DATASET:
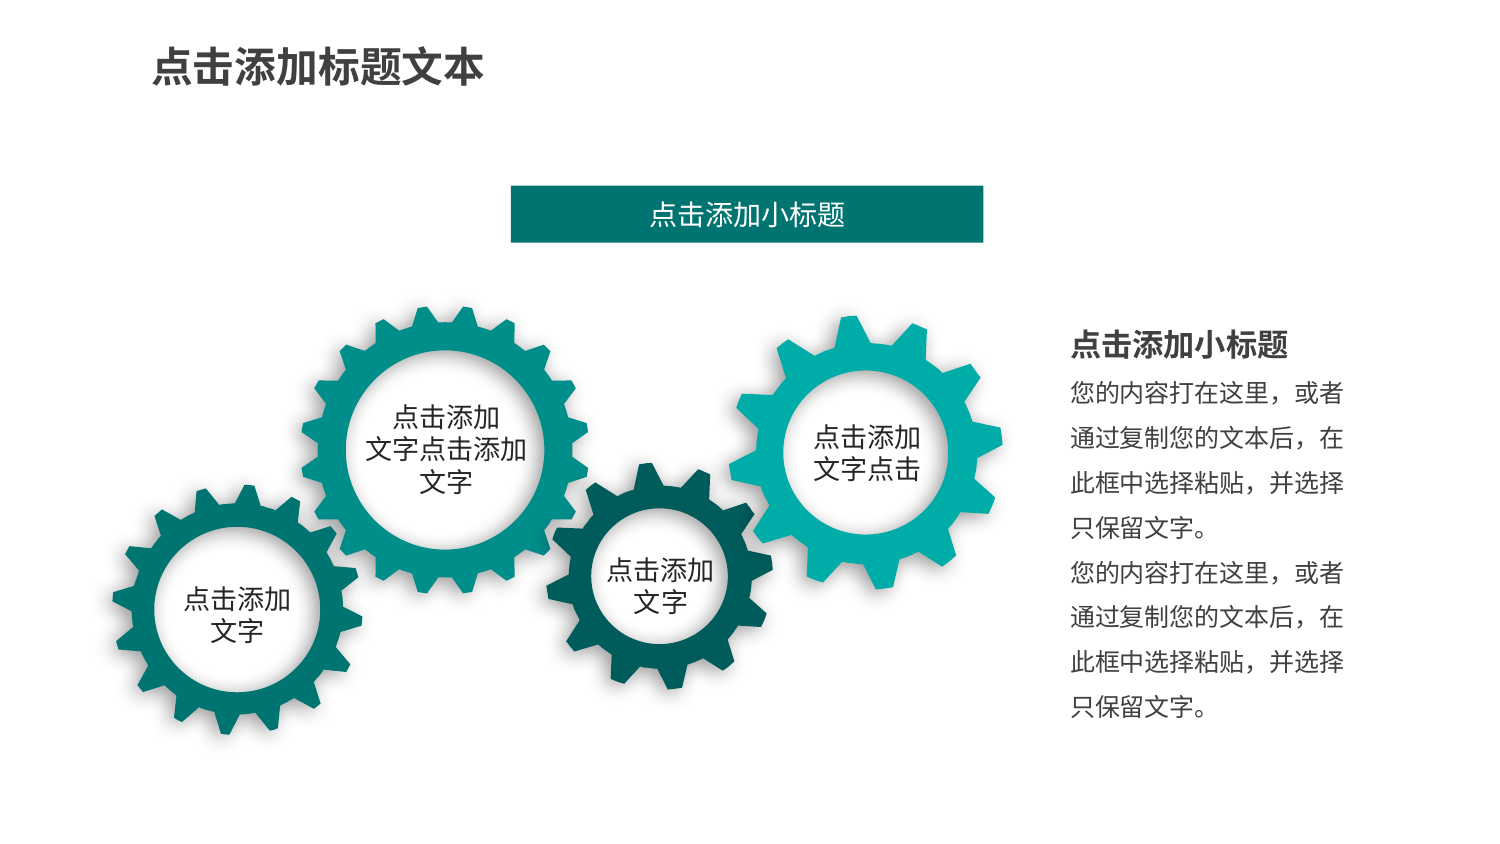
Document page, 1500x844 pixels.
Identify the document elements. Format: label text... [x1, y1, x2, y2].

text_box 点击添加标题文本 [136, 33, 501, 99]
text_box 点击添加小标题 [510, 185, 984, 244]
text_box [112, 484, 363, 735]
text_box 点击添加 文字点击 [794, 414, 928, 491]
text_box [546, 462, 773, 690]
text_box 点击添加 文字 [601, 547, 707, 624]
text_box 点击添加 文字点击添加 文字 [356, 394, 524, 503]
text_box 点击添加 文字 [168, 576, 300, 653]
text_box [728, 315, 1003, 590]
text_box 点击添加小标题 您的内容打在这里，或者通过复制您的文本后，在此框中选择粘贴，并选择只保留文字。 您的内容打在这里，或者通过复制您的文本后，在此框中选择粘贴，并选择只保留文字。 [1058, 300, 1378, 728]
text_box [301, 306, 589, 594]
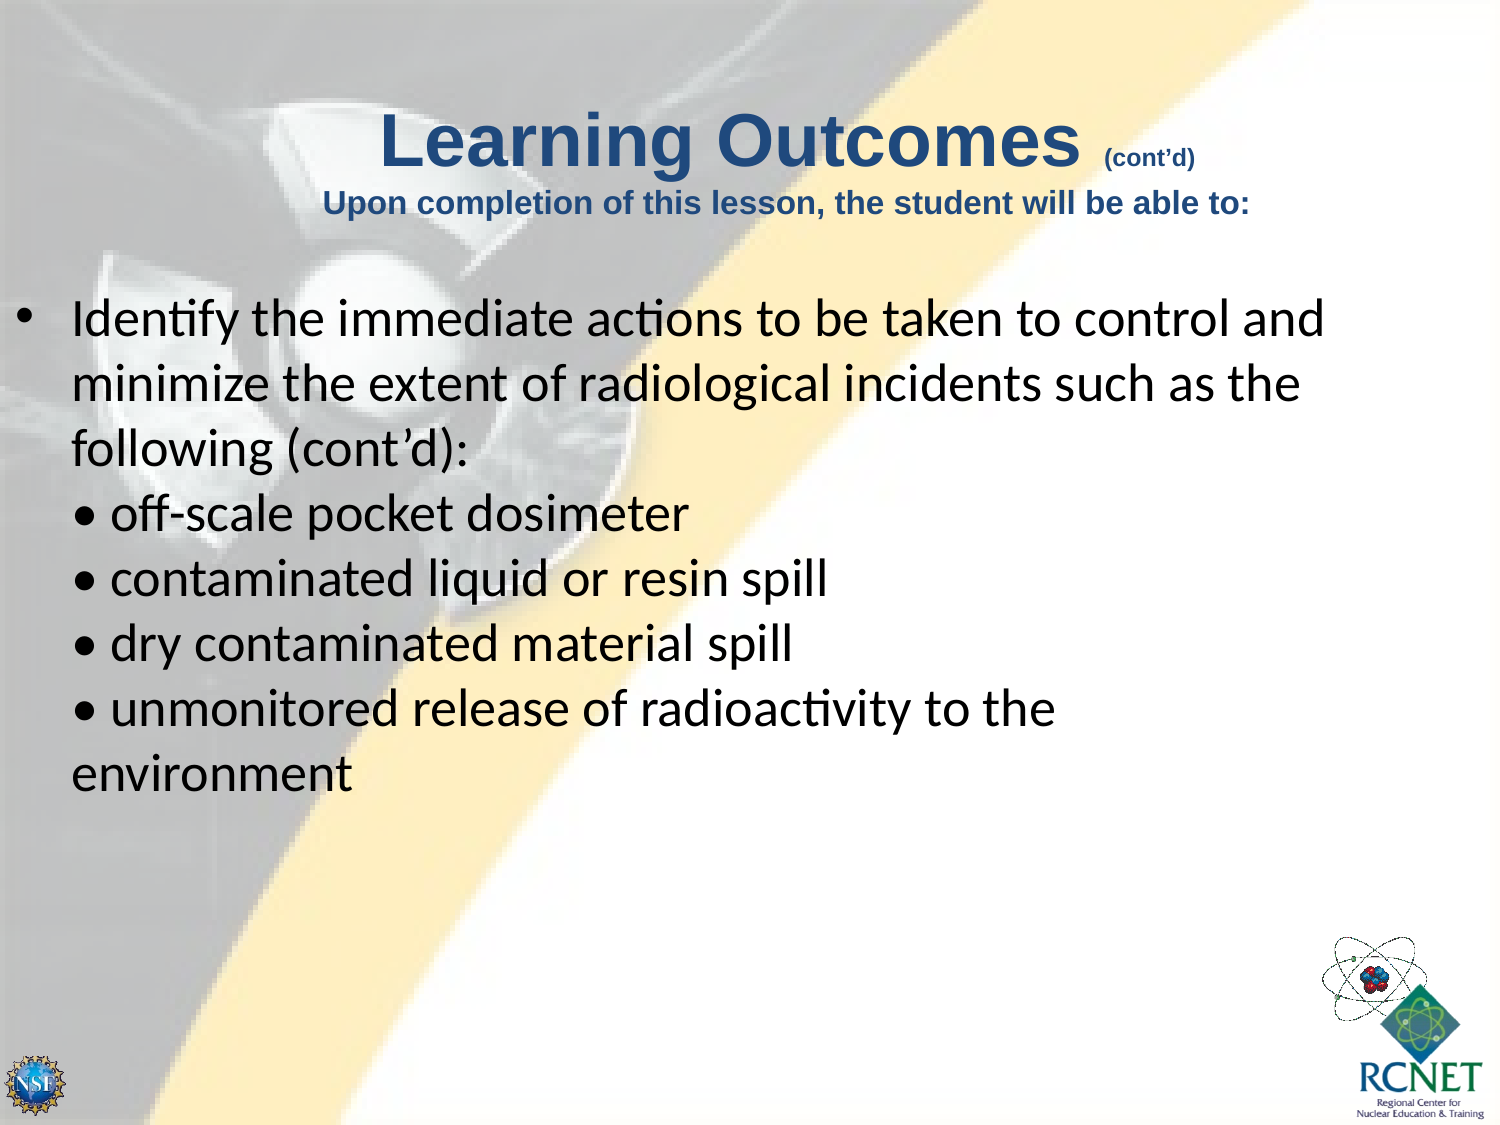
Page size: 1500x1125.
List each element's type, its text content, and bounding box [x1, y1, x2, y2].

picture [1322, 937, 1500, 1125]
text_box Learning Outcomes (cont’d) Upon completion of this lesson, the student will be able to: [200, 62, 1375, 250]
picture [0, 1056, 75, 1116]
list Identify the immediate actions to be taken to control and minimize the extent of radiological incidents such as the following (cont’d): • off-scale pocket dosimeter • contaminated liquid or resin spill • dry contaminated material spill • unmonitored release of radioactivity to the environment [0, 275, 1350, 1013]
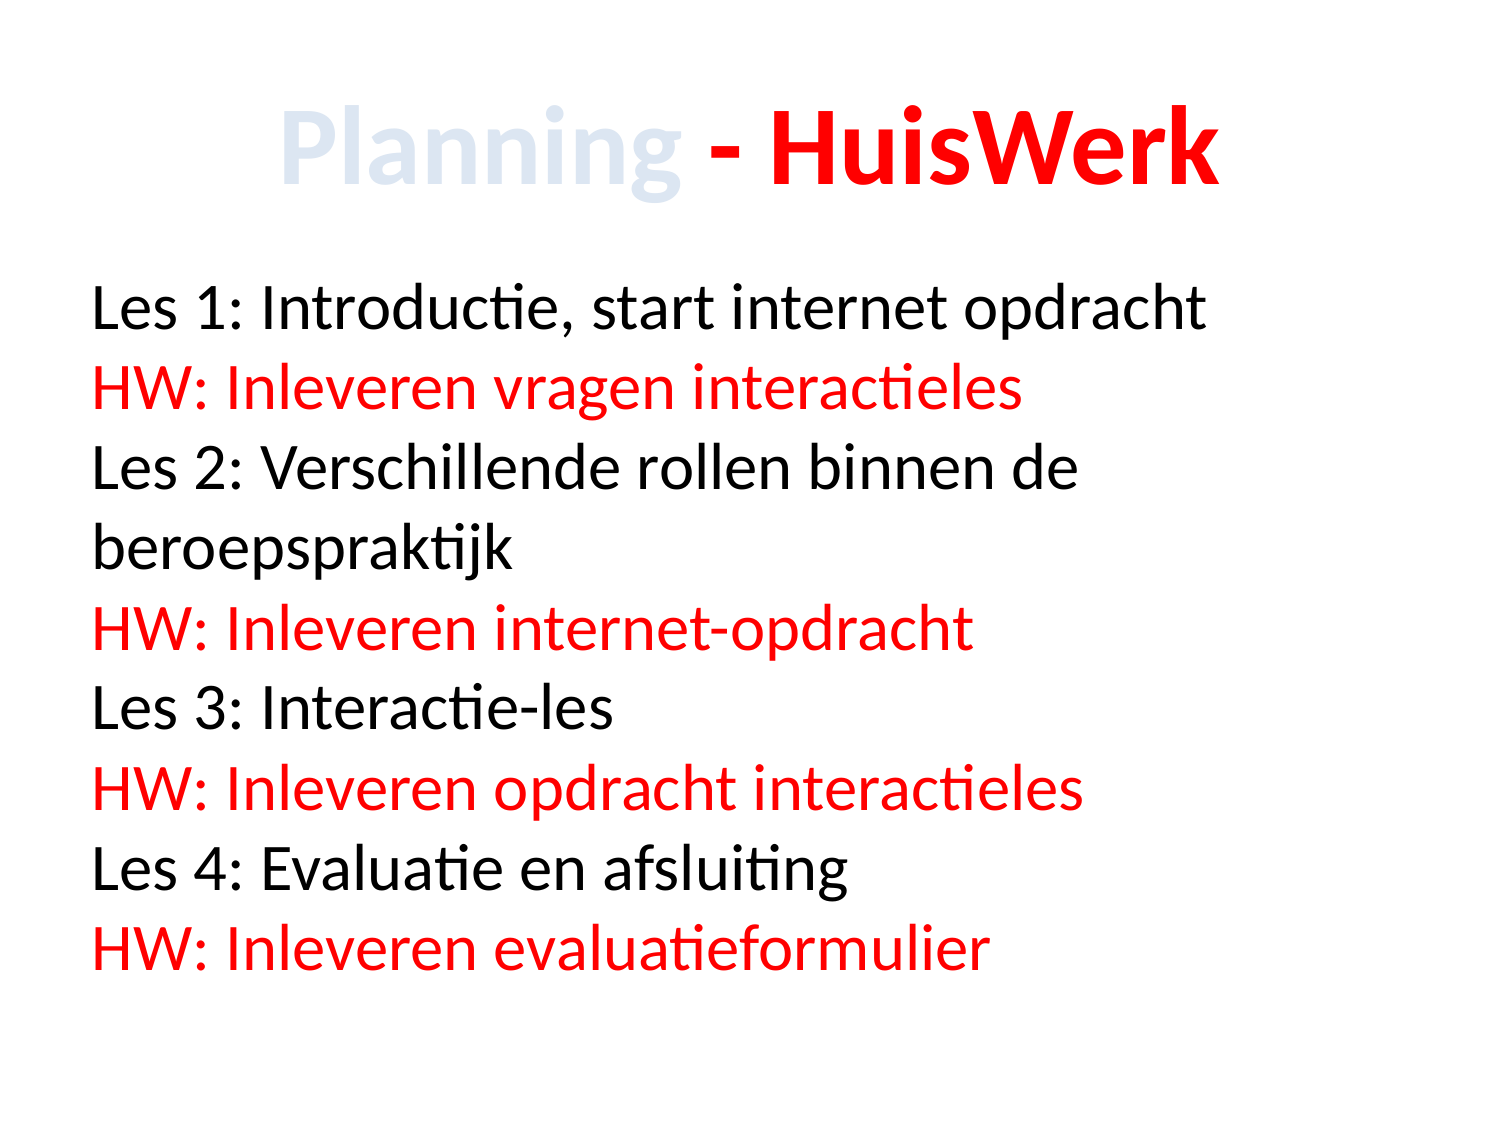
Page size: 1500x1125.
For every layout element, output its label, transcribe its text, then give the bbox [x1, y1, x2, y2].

subtitle Les 1: Introductie, start internet opdracht HW: Inleveren vragen interactieles Les 2: Verschillende rollen binnen de beroepspraktijk HW: Inleveren internet-opdracht Les 3: Interactie-les HW: Inleveren opdracht interactieles Les 4: Evaluatie en afsluiting HW: Inleveren evaluatieformulier [76, 255, 1424, 1051]
title Planning - HuisWerk [112, 19, 1388, 255]
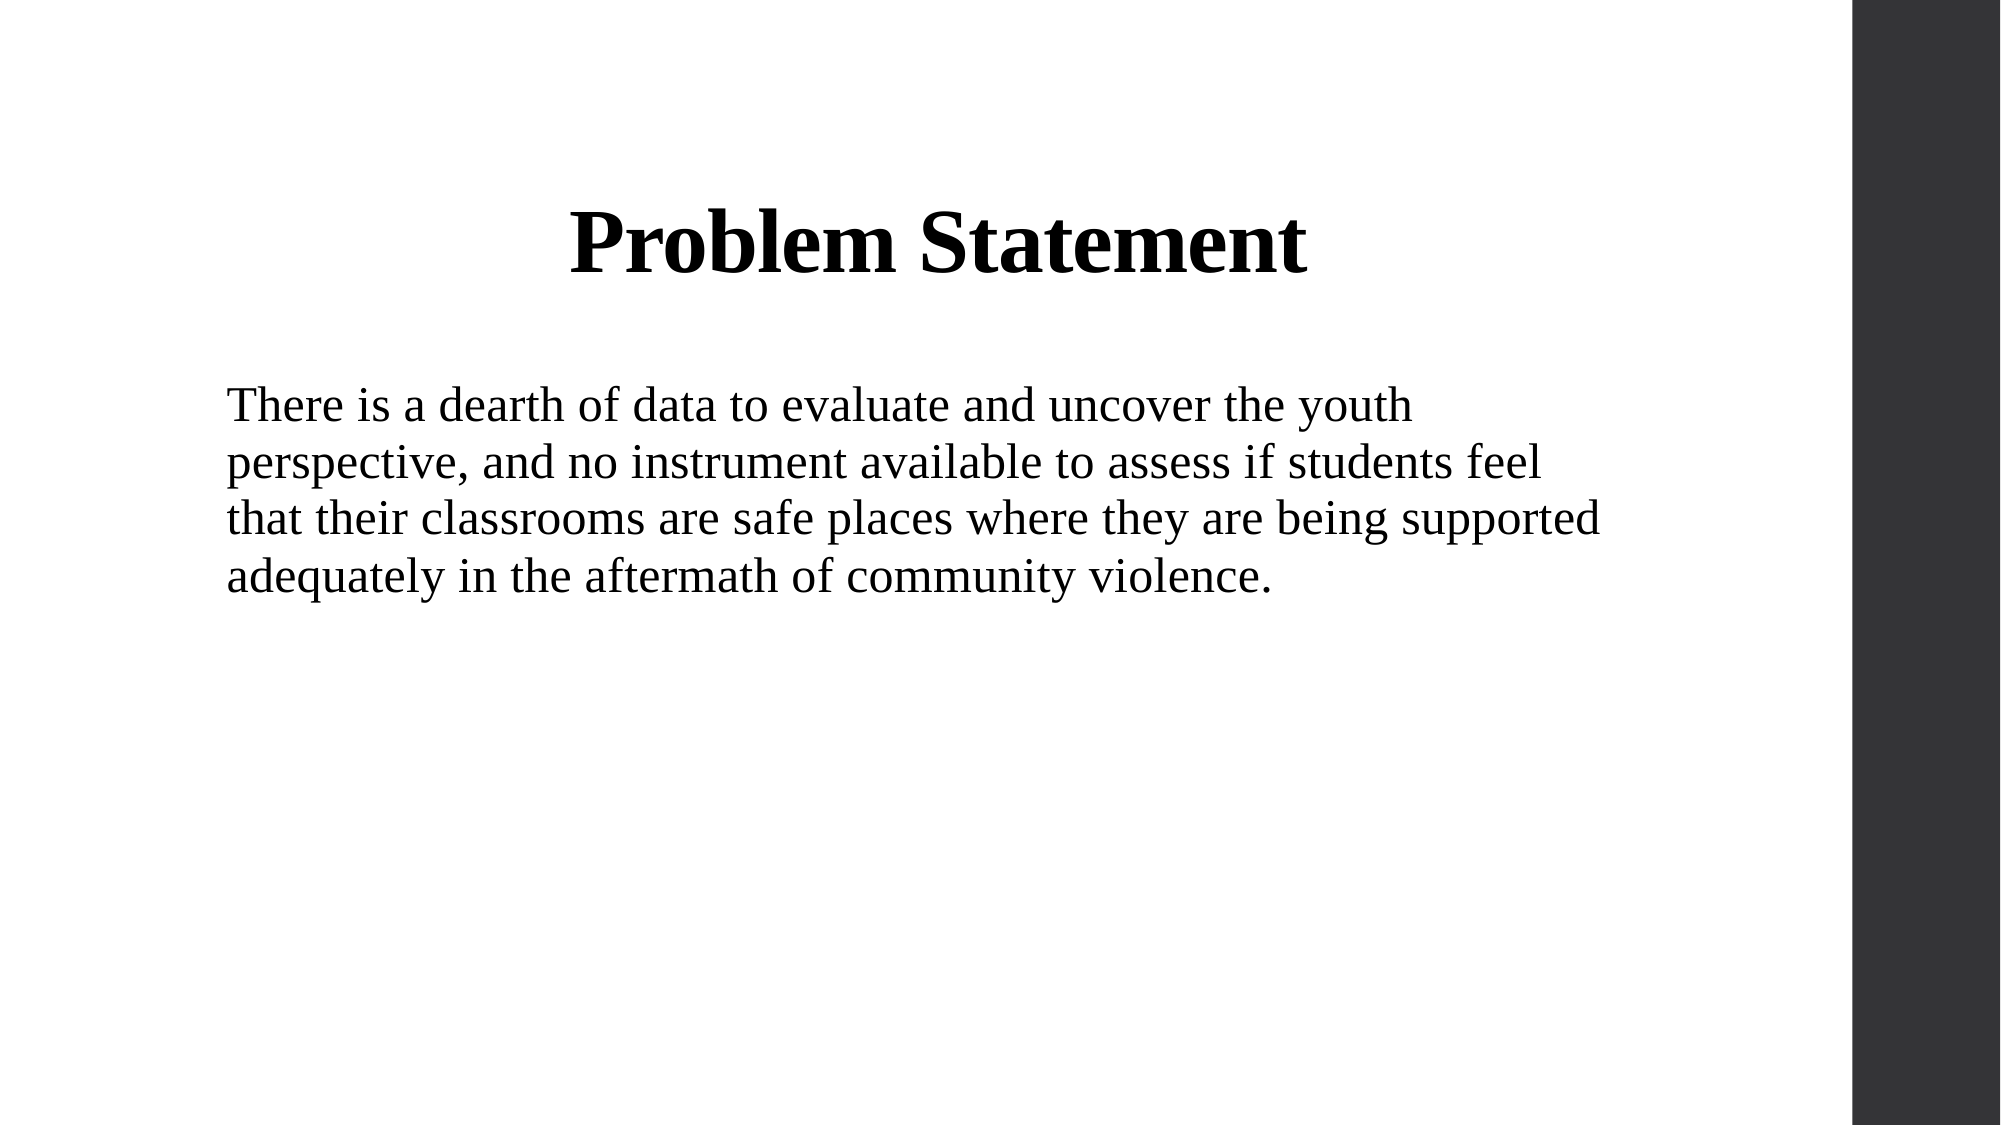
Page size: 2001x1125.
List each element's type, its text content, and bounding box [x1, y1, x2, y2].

WHAT IS NEEDED:
Wherever a picture appears in the records, omit it, and transcribe everything else exactly.

RESULT:
Document page, 1500x844 pixels.
Identify the document elements. Format: label text... [x1, y1, x2, y2].

text_box 点击添加标题文本 [136, 33, 501, 99]
text_box 点击添加小标题 [510, 185, 984, 244]
text_box [112, 484, 363, 735]
text_box 点击添加 文字点击 [794, 414, 928, 491]
text_box [546, 462, 773, 690]
text_box 点击添加 文字 [601, 547, 707, 624]
text_box 点击添加 文字点击添加 文字 [356, 394, 524, 503]
text_box 点击添加 文字 [168, 576, 300, 653]
text_box [728, 315, 1003, 590]
text_box 点击添加小标题 您的内容打在这里，或者通过复制您的文本后，在此框中选择粘贴，并选择只保留文字。 您的内容打在这里，或者通过复制您的文本后，在此框中选择粘贴，并选择只保留文字。 [1058, 300, 1378, 728]
text_box [301, 306, 589, 594]
Page size: 1500x1125.
List each element's type, its text content, and bounding box [x1, y1, x2, y2].

picture [1322, 937, 1500, 1125]
text_box Learning Outcomes (cont’d) Upon completion of this lesson, the student will be able to: [200, 62, 1375, 250]
picture [0, 1056, 75, 1116]
list Identify the immediate actions to be taken to control and minimize the extent of radiological incidents such as the following (cont’d): • off-scale pocket dosimeter • contaminated liquid or resin spill • dry contaminated material spill • unmonitored release of radioactivity to the environment [0, 275, 1350, 1013]
Page size: 1500x1125.
For every layout element, output its label, transcribe its text, then give the bbox [x1, y1, x2, y2].

subtitle Les 1: Introductie, start internet opdracht HW: Inleveren vragen interactieles Les 2: Verschillende rollen binnen de beroepspraktijk HW: Inleveren internet-opdracht Les 3: Interactie-les HW: Inleveren opdracht interactieles Les 4: Evaluatie en afsluiting HW: Inleveren evaluatieformulier [76, 255, 1424, 1051]
title Planning - HuisWerk [112, 19, 1388, 255]
Page size: 2001x1125.
List each element's type, its text content, and bounding box [x1, y1, x2, y2].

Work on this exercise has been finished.